Lynne, Age 71
Every day when I wake up I am surprised. Why is this? Well, both my parents died young. Mom at 49 (breast cancer) and dad at 52 (ruptured aortic anurysm). I had no parents since my early 20’s. Through the years I watched my friends and their children enjoy grandparents. In later years I watched them become caretakers of their elderly parents. They often said “longevity runs in my family” as their birthdays came…and kept coming. I had 3 terrific boys to raise within a very bad marriage. No safety net of parents meant I stayed in the marriage past when I should have left it. Finally, after 20 years of that, I went back to school, became economically independent and left the marriage. I then met the love of my life and re-married. My career flourished and I got the job of a lifetime…teaching Psychology at a local community college. My husband and I worked all we could (he was also in education) to get all 5 of our k ids through college, and grad school. Nothing was easy but we managed to do plenty of world travel on a budget and stay grateful to have each other. Our family was never the Brady Bunch but we managed and no one is estranged from anyone.
My husband (aged 75 now) is retired. I worked until 70 to optimize my social security payout. My first year of retirement, last year, felt kind of traumatic. My identity was gone. I didn’t feel bored so much as irrelevant. The “kids” don’t need us. Two of my sons got divorced. One got married. Then one got re-married. I had a granddaughter (yea!) but 3,000 miles away. Life moves on. Then I applied and was admitted to the Institute for Retired Professionals at the New School in NYC. I found a home at this teaching-learning community. So many courses! No tests or papers! So much new stuff to learn! I’ll be teaching (these are study goups and the teaching is called “coordinating”) my second course this term It is called “LUCK”. I spent a lot of time this summer researching the topic. It was a labor of love. Not for everyone I know, but if life-long learning is your thing then find some courses to take. My husband also became a member this year. We recently went to a lecture given by a well known gerontologist (Dr. Mark Lachs, who wrote “Treat Me Not My Age”). Dr Lachs told us that in terms of longevity genetics count for ONLY 20% of it!!! I was so happy to learn this. I don’t have to be so surprised to still be around! If you want to know what he told us is the #1 factor in how long you’ll live reply to this story and I’ll tell you.
One last thing I learned and I guess most of you know as well…being with friends, laughing , telling stories, sharing angst and joy and lots of wine enriches these years more than anything. I wish I could invite some of you over for some stories and wine. Let me know if you’re in the NYC area…or invite me to your place!
Lynn,
I turned 70 yesterday, Monday, and was touched that many friends came out on a “school night” to help me mark this turning point with a champagne toast and cake. We’re planning a brunch party in April but marking the real date with friends for this special birthday meant a lot to me. 70 is the real zen slap of life , at least for me. “How did I get here?” and all that!!

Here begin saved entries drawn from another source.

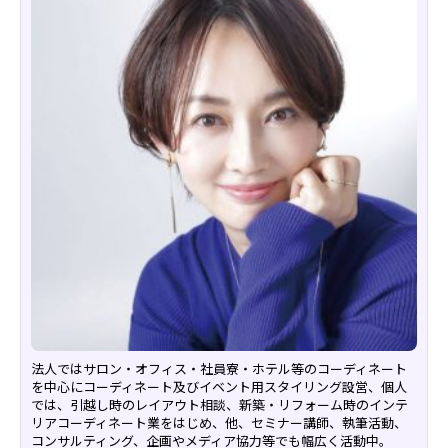
法人ではサロン・オフィス・社員寮・ホテル等のコーディネート
を中心にコーディネート及びイベント用スタイリング設営、個人
では、引越し時のレイアウト相談、新築・リフォーム時のインテ
リアコーディネート業をはじめ、他、セミナー講師、執筆活動、
コンサルティング、企画やメディア協力等でも幅広く活動中。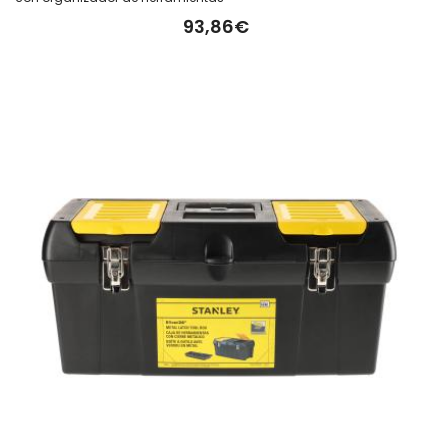
93,86€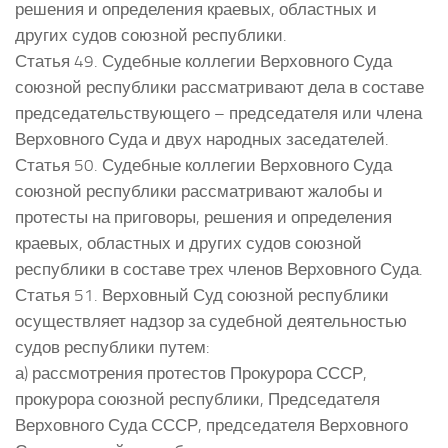
решения и определения краевых, областных и
других судов союзной республики.
Статья 49. Судебные коллегии Верховного Суда
союзной республики рассматривают дела в составе
председательствующего – председателя или члена
Верховного Суда и двух народных заседателей.
Статья 50. Судебные коллегии Верховного Суда
союзной республики рассматривают жалобы и
протесты на приговоры, решения и определения
краевых, областных и других судов союзной
республики в составе трех членов Верховного Суда.
Статья 51. Верховный Суд союзной республики
осуществляет надзор за судебной деятельностью
судов республики путем:
а) рассмотрения протестов Прокурора СССР,
прокурора союзной республики, Председателя
Верховного Суда СССР, председателя Верховного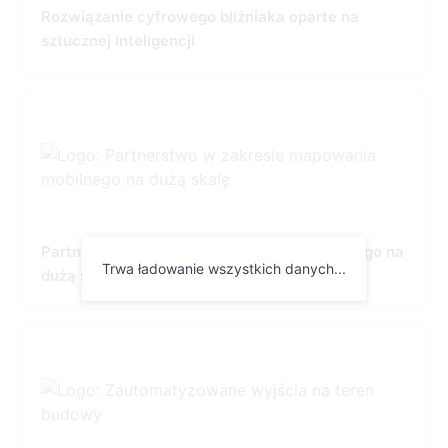
Rozwiązanie cyfrowego bliźniaka oparte na
sztucznej inteligencji
Partnerstwo w zakresie mapowania mobilnego na
Trwa ładowanie wszystkich danych...
dużą skalę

My father died when I was 25 and my mother died when I was 32. Both in their 60’s. I was glad to hear that genetics is only 20% of the story of longevity. According to the results of the longitudinal study of adult life development at Harvard, now in it’s 8th decade, secure attachment protects both the heart and mind as we age. I chair a post-graduate aging training program at the Washington School of Psychiatry in WDC (http://www.wspdc.org/0312aging.html) . In May the current director of this study, Robert Waldinger, MD, psychiatrist and psychoanalyst, will be presenting the results of this remarkable research. I’m very much looking forward to both his presentation and the small discussion groups that will follow. I think it will be a rich exchange of experience and ideas about aging.
My immersion in the field of aging along with my private practice in psychotherapy is very stimulating and creates a rich exchange with colleagues, students , friends and family. Life long learning has always nurtured my mind and spirit. And, warm family relationships, along with a few very close friends, have nurtured my soul.
I find exercise my biggest challenge and it’s so important as we age. So, I’ll stop here and take a walk before my next client. I’ve moved exercise to the top of my to do list so I’ll hopefully be here awhile longer!
Thank you all for sharing your experiences , thoughts and feelings. Entering this chapter in my life is a bit daunting and it’s heartening to listen to fellow travelers.
Very inspiring! Would love to know the secret to living longer.
This is such an inspiring story! It is wonderful to learn about people surviving adversity and going on to age so gracefully, and living such full lives. The secret, I think, is to keep on learning and doing new things, as you have done. I’m so glad I have found this website.
What a wonderful website. I found it quite by accident and hope to write a longer piece soon. Thanks.